On Mon, 2 Dec 2002, David Brownell wrote:
> Oliver Neukum wrote:
> > Am Samstag, 30. November 2002 22:48 schrieb David Brownell:
> >
> >>In short, you're saying that request does exactly what
> >>it's intended to do.
> >
> >
> > Upon further thought, it doesn't. You see, simulating
> > a disconnect will not ensure that the device is in a usable
> > state. In fact, in a disconnect handler trying to quieten
> > a device would be wrong, but strictly speaking it's needed
> > here.
>
> There's no "simulating" involved: the driver is really
> getting disconnected from the device. Drivers that don't
> stop using the device at that point ("quiescing") are
> seriously (oopsably) buggy -- always have been. You're
> wrong here.
Nope. If it's physically gone, you kill all urbs and
in terms of USB you are done. Doing anything else
with a device that is gone is indeed a bug.
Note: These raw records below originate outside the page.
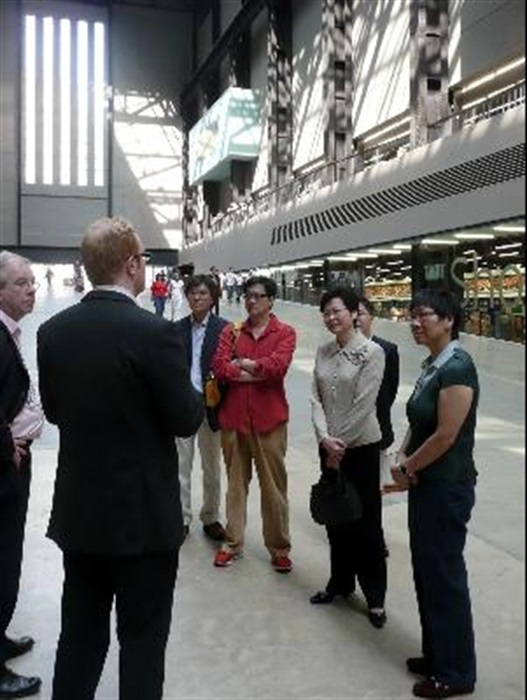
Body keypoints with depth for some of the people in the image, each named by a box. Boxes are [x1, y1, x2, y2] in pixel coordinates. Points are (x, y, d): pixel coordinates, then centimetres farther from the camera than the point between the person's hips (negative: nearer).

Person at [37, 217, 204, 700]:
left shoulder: (53, 330, -2)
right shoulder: (154, 332, -20)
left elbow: (55, 412, 8)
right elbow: (185, 421, -13)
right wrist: (192, 395, 7)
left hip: (77, 510, 6)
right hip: (144, 514, -5)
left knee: (79, 632, 20)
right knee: (142, 638, 10)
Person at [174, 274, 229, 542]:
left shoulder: (224, 328, -4)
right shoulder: (177, 328, 5)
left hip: (210, 405, -2)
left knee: (212, 467, 11)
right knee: (180, 465, 7)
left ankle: (210, 518, 25)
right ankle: (182, 518, 19)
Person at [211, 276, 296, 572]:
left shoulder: (285, 333, 0)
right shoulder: (231, 331, 9)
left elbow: (278, 365, -17)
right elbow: (220, 367, -6)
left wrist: (243, 364, -5)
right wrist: (258, 372, -12)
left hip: (269, 419, -2)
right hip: (233, 417, 3)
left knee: (274, 485, 5)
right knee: (236, 482, 12)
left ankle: (280, 548, 17)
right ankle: (233, 542, 23)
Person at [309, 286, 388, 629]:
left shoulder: (372, 352, -12)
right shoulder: (324, 351, 5)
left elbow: (364, 404, -16)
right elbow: (316, 398, 2)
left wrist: (340, 443, -13)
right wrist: (325, 438, -11)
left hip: (361, 445, -5)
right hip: (329, 446, 6)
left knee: (366, 522, 2)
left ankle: (375, 596, 16)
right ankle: (340, 582, 32)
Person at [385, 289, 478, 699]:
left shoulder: (457, 366, -19)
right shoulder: (433, 365, 9)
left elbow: (446, 435, -22)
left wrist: (407, 468, -10)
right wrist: (403, 459, -2)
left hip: (447, 487, -9)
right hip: (425, 483, 9)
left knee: (445, 575, 3)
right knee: (426, 572, 17)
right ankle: (436, 655, 34)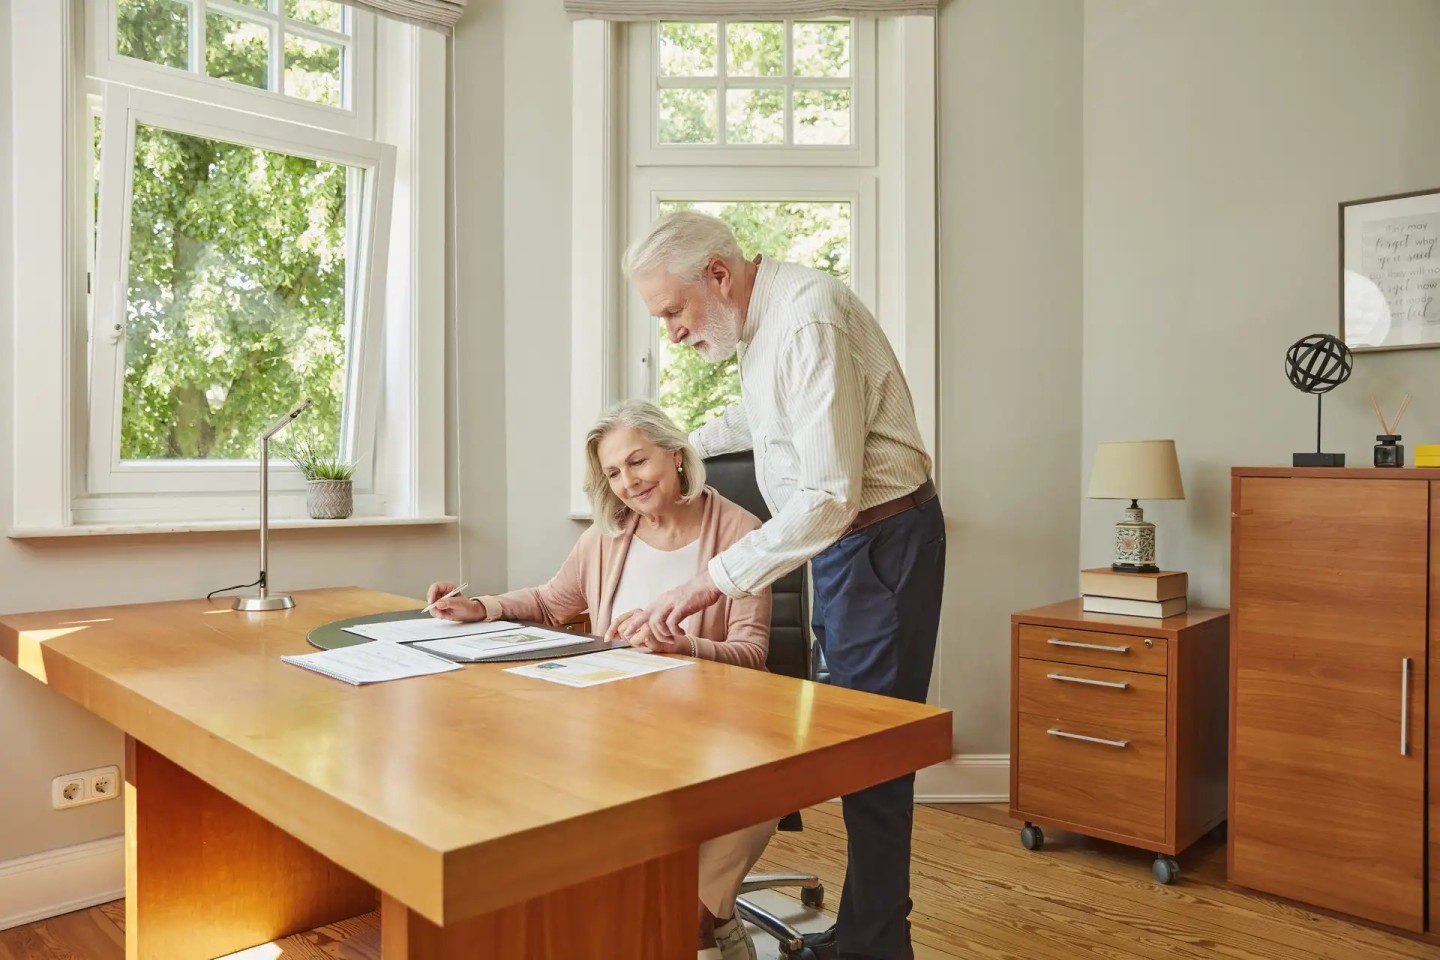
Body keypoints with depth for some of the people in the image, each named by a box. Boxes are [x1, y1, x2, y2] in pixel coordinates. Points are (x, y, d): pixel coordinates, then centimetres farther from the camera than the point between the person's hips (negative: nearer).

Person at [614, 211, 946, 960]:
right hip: (840, 537, 9)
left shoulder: (809, 321, -23)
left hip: (880, 539, -9)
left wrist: (715, 579, -30)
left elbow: (829, 497, -29)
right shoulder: (762, 317, 8)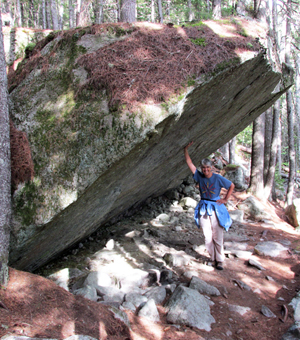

But a physical disconnect is not the same thing as
disconnecting the driver from the device. You do that
to use the device afterwards. To do so it must be
in a useable, known state. Simply calling the disconnect
handler will _not_ ensure that. In fact as the disconnect
handler must assume a physical disconnect, it cannot
put the device into a known, useable state, as that
would require communication with the device.